Description of the task:
In the records below, the line with "Google Cloud Bigtable." opens the range and the line with "querying simple features." closes it; print that range exactly and nothing else.

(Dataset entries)
Start of Block

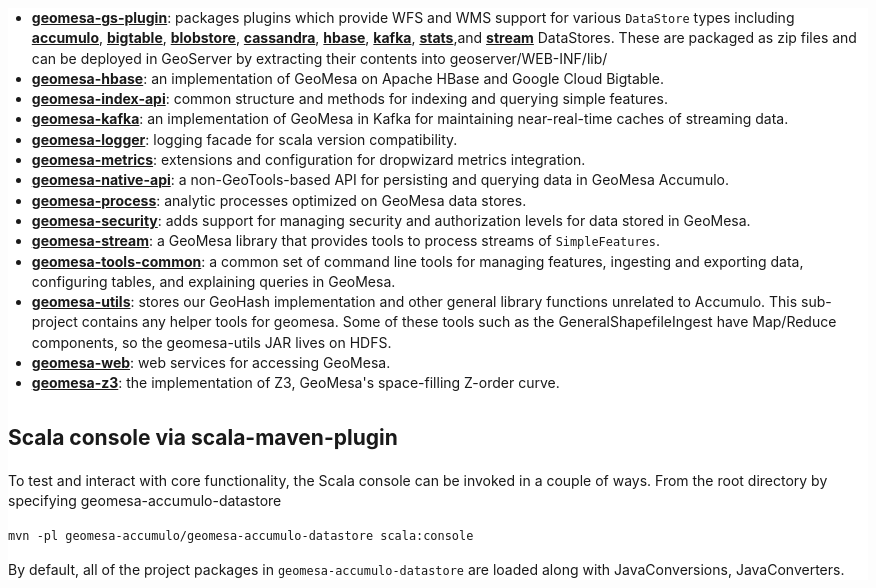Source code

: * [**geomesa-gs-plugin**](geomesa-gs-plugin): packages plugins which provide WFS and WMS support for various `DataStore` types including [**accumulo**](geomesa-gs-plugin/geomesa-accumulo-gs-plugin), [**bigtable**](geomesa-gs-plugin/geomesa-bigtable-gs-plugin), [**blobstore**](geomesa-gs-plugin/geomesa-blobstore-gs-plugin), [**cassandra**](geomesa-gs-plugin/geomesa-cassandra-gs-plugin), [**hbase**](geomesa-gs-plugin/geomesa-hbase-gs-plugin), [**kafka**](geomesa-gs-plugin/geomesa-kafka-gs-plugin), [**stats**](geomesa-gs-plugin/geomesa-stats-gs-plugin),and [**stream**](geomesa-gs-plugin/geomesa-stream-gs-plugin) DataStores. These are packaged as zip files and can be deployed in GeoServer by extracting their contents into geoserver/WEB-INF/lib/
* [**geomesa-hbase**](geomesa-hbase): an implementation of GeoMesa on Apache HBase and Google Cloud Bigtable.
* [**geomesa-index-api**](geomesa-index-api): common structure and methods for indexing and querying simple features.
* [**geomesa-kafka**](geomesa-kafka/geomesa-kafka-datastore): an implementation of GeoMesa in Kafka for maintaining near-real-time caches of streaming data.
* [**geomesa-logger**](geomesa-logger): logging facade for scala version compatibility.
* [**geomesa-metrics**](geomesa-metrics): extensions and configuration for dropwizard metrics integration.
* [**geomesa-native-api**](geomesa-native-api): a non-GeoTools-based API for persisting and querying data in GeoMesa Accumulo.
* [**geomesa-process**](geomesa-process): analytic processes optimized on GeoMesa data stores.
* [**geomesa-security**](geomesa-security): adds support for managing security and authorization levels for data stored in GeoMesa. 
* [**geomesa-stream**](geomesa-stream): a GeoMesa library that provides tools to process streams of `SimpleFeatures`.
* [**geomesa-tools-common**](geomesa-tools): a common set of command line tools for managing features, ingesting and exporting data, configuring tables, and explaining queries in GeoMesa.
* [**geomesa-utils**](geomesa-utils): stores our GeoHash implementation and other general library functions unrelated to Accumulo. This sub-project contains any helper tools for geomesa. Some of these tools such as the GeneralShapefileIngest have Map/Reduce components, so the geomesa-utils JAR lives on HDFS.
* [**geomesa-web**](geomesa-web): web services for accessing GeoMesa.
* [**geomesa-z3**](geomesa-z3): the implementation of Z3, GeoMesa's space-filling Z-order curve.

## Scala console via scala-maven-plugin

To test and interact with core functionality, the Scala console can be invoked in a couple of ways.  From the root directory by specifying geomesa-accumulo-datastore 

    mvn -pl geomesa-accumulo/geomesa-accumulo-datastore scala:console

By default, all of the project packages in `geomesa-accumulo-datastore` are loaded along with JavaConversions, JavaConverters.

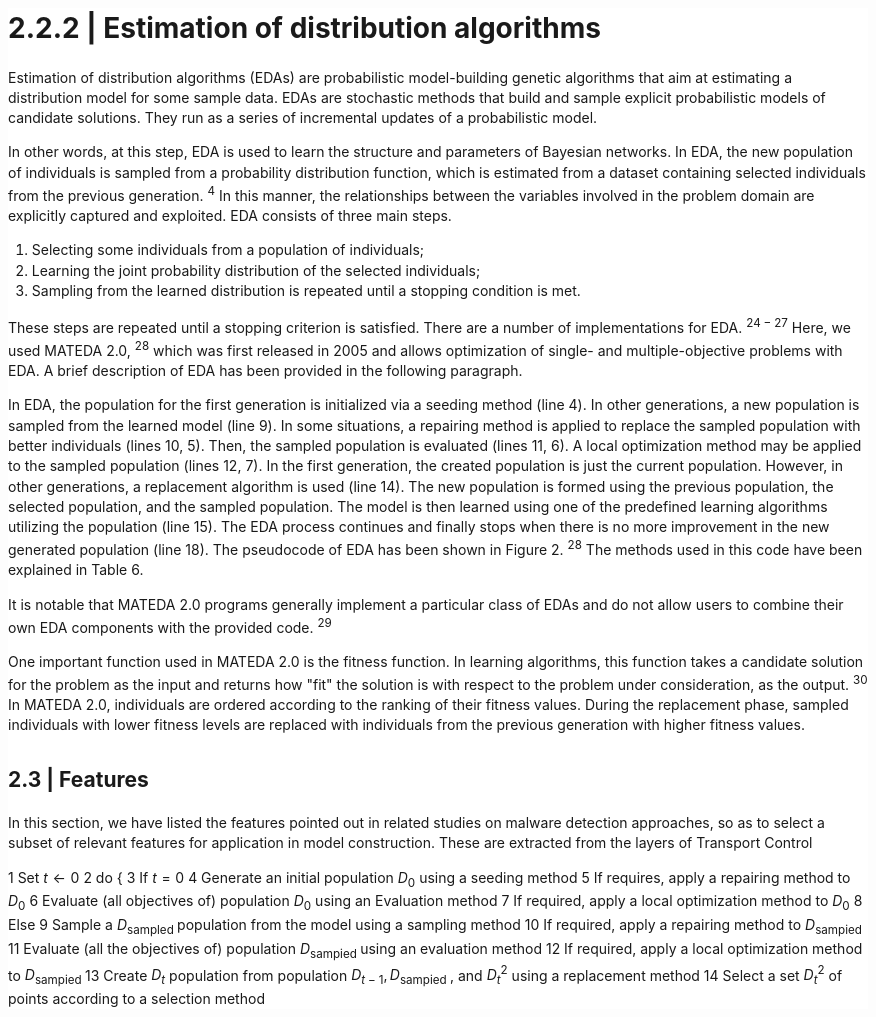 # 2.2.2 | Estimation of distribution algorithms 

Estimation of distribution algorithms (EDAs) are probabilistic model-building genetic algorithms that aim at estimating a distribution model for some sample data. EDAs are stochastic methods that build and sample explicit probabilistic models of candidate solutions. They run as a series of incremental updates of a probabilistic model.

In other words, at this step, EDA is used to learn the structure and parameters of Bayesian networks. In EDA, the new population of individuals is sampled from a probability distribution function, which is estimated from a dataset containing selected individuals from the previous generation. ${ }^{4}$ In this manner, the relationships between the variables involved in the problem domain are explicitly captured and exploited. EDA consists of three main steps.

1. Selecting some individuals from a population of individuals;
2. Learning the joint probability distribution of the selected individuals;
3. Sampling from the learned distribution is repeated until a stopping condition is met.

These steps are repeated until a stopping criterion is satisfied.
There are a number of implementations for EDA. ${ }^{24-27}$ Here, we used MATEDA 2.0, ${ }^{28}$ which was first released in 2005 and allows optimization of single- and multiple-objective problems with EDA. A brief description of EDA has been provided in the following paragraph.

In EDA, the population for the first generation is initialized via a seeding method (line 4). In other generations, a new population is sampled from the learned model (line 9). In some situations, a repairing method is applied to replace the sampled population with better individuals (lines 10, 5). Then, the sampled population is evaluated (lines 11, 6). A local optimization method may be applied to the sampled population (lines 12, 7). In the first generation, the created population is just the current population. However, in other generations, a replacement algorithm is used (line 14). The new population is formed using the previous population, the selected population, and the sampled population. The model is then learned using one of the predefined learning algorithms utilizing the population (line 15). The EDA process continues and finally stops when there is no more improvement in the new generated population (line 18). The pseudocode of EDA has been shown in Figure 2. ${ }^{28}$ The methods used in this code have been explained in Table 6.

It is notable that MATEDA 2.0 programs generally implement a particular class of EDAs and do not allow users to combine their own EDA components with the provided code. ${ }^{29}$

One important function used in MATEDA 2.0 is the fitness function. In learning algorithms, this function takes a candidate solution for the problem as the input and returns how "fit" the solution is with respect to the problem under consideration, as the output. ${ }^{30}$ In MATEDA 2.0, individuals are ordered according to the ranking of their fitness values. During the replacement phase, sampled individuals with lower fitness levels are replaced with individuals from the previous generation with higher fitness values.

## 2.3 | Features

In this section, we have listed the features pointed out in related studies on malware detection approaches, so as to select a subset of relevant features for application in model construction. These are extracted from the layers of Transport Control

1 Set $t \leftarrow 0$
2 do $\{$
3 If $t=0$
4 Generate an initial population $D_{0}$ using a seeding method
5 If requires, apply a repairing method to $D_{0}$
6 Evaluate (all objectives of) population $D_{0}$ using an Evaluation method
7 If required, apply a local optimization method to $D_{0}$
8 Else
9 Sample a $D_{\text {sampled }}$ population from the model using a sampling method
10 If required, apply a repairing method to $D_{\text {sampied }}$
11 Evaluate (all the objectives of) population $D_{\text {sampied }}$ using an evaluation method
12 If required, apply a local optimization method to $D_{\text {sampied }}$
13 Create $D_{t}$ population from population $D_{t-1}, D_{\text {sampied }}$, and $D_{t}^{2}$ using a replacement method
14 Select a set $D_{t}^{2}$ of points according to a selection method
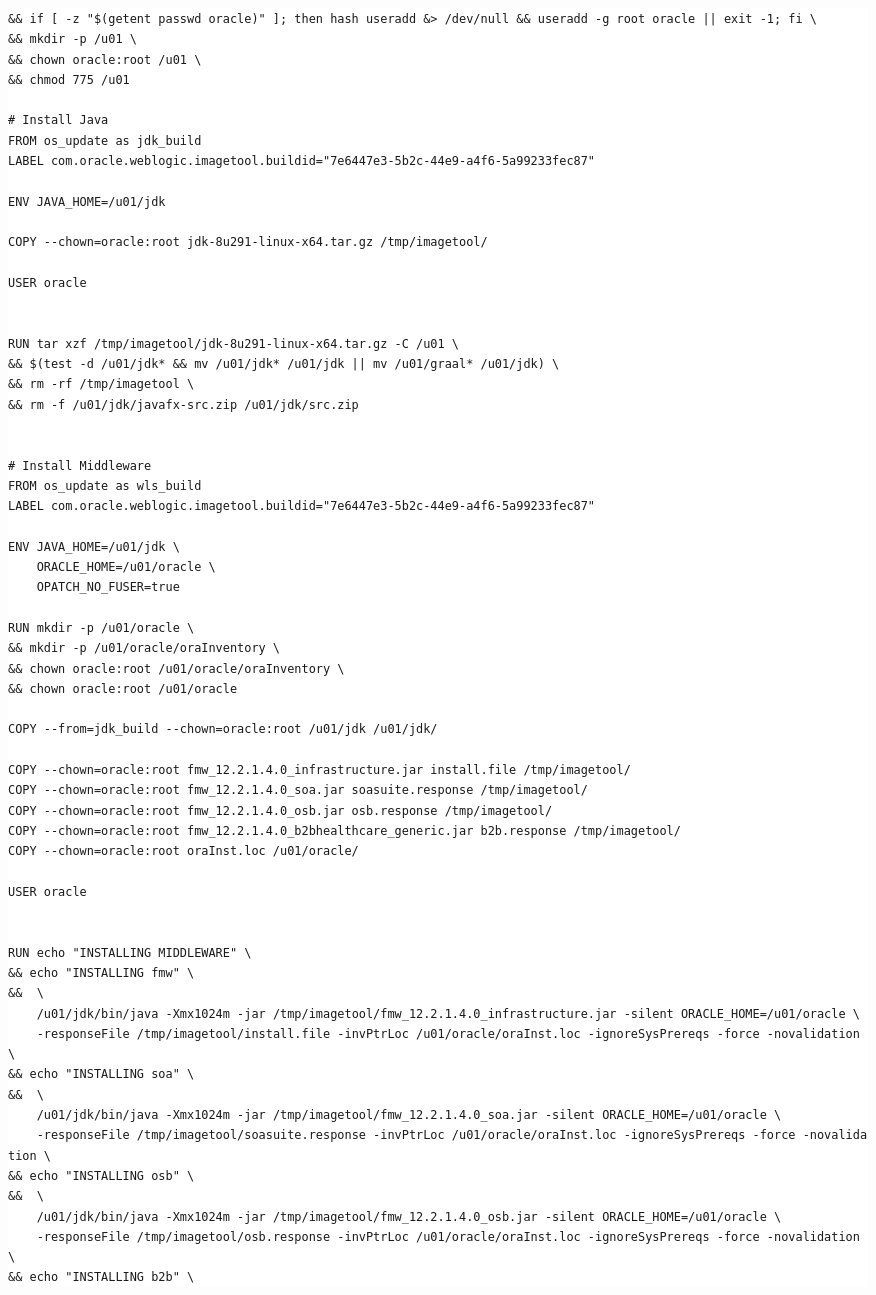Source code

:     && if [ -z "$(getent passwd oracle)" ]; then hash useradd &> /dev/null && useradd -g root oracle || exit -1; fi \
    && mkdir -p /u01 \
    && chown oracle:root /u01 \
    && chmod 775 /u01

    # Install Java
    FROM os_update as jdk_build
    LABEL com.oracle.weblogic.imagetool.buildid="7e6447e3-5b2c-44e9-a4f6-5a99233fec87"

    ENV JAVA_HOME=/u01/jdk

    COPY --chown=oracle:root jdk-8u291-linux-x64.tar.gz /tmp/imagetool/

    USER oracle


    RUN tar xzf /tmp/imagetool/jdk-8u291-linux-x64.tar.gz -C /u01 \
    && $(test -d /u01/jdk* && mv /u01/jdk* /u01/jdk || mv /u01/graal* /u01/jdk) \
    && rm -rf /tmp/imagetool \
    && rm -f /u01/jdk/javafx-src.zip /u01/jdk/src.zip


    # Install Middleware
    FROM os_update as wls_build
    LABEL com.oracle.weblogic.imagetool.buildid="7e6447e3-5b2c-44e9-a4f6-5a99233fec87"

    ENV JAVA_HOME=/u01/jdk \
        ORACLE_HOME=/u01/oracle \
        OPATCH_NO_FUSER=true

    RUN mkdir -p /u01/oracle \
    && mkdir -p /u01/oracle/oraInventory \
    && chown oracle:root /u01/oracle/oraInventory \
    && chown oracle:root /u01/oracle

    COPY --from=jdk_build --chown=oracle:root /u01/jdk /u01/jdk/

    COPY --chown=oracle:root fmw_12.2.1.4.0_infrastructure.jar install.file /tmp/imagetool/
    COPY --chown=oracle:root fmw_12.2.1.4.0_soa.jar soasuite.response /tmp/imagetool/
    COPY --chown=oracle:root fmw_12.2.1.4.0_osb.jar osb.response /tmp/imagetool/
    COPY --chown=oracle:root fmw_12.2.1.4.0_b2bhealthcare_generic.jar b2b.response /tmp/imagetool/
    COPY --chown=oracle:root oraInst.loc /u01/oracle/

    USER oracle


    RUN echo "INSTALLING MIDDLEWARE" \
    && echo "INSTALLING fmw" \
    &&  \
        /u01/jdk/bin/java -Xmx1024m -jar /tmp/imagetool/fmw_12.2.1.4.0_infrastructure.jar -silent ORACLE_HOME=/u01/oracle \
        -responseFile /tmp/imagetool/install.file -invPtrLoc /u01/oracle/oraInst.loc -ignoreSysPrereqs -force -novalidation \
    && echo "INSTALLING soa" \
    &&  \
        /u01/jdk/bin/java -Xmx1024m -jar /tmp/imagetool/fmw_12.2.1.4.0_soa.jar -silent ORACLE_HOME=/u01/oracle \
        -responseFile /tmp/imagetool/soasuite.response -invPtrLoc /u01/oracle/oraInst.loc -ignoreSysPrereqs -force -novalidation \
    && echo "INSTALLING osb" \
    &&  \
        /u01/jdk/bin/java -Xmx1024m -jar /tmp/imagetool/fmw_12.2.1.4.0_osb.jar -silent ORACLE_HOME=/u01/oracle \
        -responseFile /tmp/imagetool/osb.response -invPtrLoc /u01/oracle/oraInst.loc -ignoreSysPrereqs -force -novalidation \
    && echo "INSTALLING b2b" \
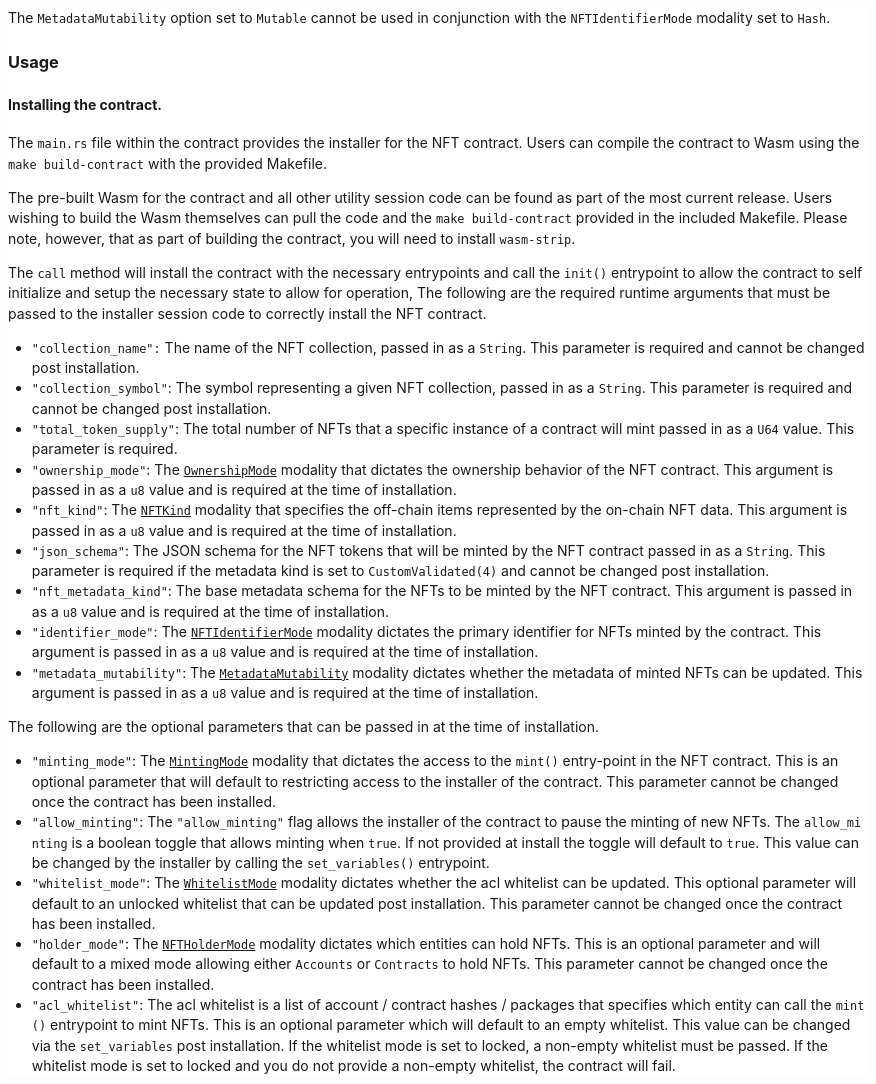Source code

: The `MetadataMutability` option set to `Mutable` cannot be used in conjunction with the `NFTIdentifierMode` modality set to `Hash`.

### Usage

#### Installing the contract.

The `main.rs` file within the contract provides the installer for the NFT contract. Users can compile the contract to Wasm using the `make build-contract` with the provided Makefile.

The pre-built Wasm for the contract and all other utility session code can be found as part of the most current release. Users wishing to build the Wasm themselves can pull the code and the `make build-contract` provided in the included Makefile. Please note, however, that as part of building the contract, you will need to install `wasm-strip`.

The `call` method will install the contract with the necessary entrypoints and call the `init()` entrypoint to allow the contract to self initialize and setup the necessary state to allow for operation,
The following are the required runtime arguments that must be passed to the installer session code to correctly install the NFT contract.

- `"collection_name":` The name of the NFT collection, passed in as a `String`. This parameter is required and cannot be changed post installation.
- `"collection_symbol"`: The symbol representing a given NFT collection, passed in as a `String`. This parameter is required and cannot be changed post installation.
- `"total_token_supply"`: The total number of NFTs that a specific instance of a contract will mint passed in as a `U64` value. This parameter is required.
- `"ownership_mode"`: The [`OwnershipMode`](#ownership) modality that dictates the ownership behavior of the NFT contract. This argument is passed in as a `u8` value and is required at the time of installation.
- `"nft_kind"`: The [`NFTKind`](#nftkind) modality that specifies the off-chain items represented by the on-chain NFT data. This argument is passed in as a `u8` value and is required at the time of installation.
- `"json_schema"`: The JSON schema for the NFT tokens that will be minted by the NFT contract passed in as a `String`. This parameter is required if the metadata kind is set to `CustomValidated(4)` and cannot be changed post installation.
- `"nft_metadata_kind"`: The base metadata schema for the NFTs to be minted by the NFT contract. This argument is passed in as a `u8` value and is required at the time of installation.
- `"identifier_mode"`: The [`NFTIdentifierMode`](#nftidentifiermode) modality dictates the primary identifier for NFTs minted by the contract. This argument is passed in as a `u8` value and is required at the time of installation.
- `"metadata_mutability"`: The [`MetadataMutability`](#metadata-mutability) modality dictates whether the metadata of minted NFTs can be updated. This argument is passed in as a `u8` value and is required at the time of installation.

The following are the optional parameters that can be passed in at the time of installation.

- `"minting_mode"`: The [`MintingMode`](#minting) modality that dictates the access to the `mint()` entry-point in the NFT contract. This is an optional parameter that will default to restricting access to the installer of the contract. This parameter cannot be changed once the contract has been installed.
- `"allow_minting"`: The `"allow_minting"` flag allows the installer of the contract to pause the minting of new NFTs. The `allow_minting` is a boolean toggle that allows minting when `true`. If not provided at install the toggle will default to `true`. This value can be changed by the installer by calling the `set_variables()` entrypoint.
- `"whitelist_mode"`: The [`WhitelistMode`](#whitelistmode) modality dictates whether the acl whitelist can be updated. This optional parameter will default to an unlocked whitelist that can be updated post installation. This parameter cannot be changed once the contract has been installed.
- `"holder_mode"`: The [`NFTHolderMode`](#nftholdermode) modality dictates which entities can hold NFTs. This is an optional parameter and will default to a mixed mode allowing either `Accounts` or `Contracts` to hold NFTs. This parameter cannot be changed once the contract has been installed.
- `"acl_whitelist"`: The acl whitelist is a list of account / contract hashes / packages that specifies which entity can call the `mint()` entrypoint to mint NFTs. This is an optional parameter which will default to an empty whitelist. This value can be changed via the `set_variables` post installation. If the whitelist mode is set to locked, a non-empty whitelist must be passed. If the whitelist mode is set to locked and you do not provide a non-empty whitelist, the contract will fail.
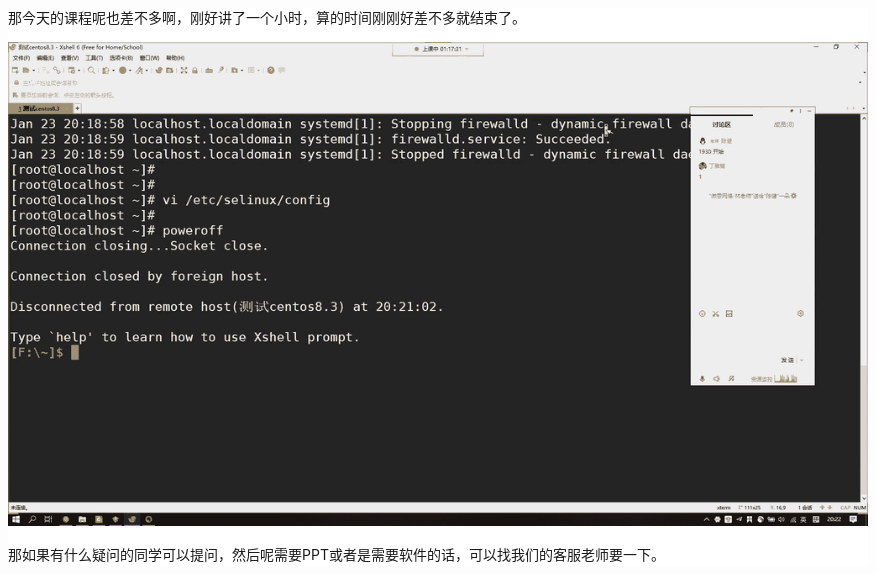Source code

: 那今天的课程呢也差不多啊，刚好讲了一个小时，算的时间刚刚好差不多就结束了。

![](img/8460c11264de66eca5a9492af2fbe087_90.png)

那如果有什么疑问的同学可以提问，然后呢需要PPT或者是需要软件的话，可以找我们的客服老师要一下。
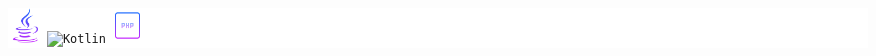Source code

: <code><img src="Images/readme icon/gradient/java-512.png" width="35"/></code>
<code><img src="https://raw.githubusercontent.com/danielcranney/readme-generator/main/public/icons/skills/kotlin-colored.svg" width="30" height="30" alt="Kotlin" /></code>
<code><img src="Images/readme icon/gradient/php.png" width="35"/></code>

End of Block

Answer below:
* [**geomesa-hbase**](geomesa-hbase): an implementation of GeoMesa on Apache HBase and Google Cloud Bigtable.
* [**geomesa-index-api**](geomesa-index-api): common structure and methods for indexing and querying simple features.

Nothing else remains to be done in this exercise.